At the opening plenary session of the Experience Music Project's 2006 Pop Conference, I watched 100 people sit quietly and listen very closely to a song called "Shame." Taken from Savage, Eurythmics' 1987 concept album of musical inversions, "Shame" was a nod to this year's theme: "Ain't That a Shame": Loving Music in the Shadow of Doubt. As the song played, some people adopted the "casual" listening pose, smiling weakly and tapping their feet to the rhythm. Others opted for the "serious" listening pose, which involves leaning forward, narrowing your eyes and actually scratching your chin. On stage, the Magnetic Fields' Stephin Merritt bobbed his head and stared into space. Matmos's Drew Daniel took notes.

"Casual" and "serious" fought like Godzilla and Mothra at the conference, whose fascinating and thoroughly entertaining panels inverted the scholar's distanced pose and reexamined the assumptions and pretensions behind critics' roles as guardians and gatekeepers of culture.

The Pop Conference attracts a few very serious music people—the type whose idea of "cutting loose" is listening to remastered Dylan albums. But the event's bread and butter are the country's most dedicated and passionate music critics, people who make their livings "$50 at a time," as the Dean of American Rock Critics Robert Christgau puts it. And they all got up at the very un–rock 'n' roll hour of 9:00 a.m. each day to unpack and analyze the music they're really not supposed to like.

(Full disclosure: Like many attendees, I was also a speaker at the conference, giving a very serious lecture about the musical depth and enduring influence of Koji Kondo's theme from Super Mario Bros.)

Serious music heads will put little asterisks above the artists they're embarrassed to love—Merritt made a point of noting that he liked some of the Dandy Warhols' chord progressions, while his bandmate LD Beghtol used his appreciation of finger cymbals to justify his love of Kelis's "Milkshake." But as the conference wore on, those asterisks disappeared, the critical impulse was turned on critical techniques themselves, and their genuine joy and passion for music shone through.

This vibe reached its peak with Christgau's emotional defense of crunk, trap, and other forms of "politically incorrect" gangster music, delivered with the combination of intensity, frankness, and intellectual honesty that was commonplace in the Village Voice's heyday, yet so rare today.

Critic Randall Roberts eviscerated the concept of critical rating systems and "definitive" record guides, using an obsessive statistical analysis and some choice quotes to poke fun at the 1984 Rolling Stone Record Guide—whose reviewers responded with a collective "meh" to later critical favorites like the Rolling Stones' "Some Girls" and Blondie's "Rapture"—and in turn make light of the critic's tendency to organize and stack-rank records to determine precisely which ones really matter.

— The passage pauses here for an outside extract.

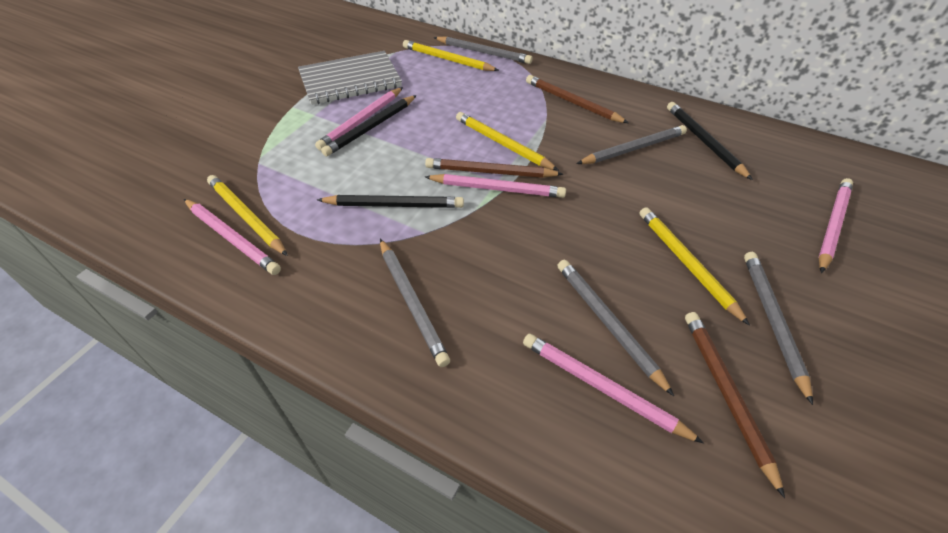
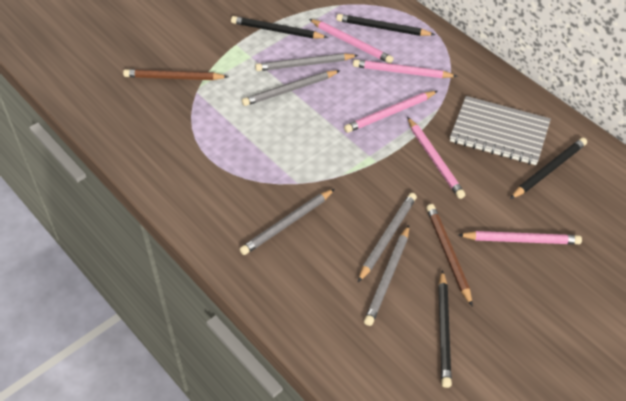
black pencil: 3 -> 4
brown pencil: 3 -> 2
yellow pencil: 4 -> 0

The Stranger's own Kurt B. Reighley gave an informed and entertaining talk about the Hi-Los, an obscure Eisenhower-era vocal group whose bizarre harmonies and complicated phrasing influenced sunshine-pop bands like the Free Design, the Association, and the Mamas & the Papas, but have yet to be rediscovered by history. Tom Kipp offered a thorough reexamination of Kim Fowley's Outrageous, the incomprehensible 1968 shock-rock album with the dubious honor of being the only record to ever get an F in the four-decade grading history of Christgau's Consumer Guide. (Sonic Youth, on the other hand, called it "the best album ever made.")

Geeta Dayal, who gave up a career in neuroscience to be a music journalist, explored the scientific basis for guilty pleasures with a survey of current research on music and the brain. It's mostly horseshit. She debunked the theory that "Mozart makes you smarter," as further research showed that white noise was a more effective tool for concentration. She also noted that the link between sex, drugs, and rock 'n' roll is now proven by science, as modern imaging techniques have shown that the brain responds to each in remarkably similar ways.

Doubt casts long shadows over music criticism. The notion of "guilty pleasures" implies that not all pleasure is guiltless—I had thought that for serious music people, guiltless pleasure is pretty much limited to listening to Yo La Tengo and reading Pitchfork. Thanks to the Pop Conference, Phil Collins and Dan Fogelberg have finally made the list.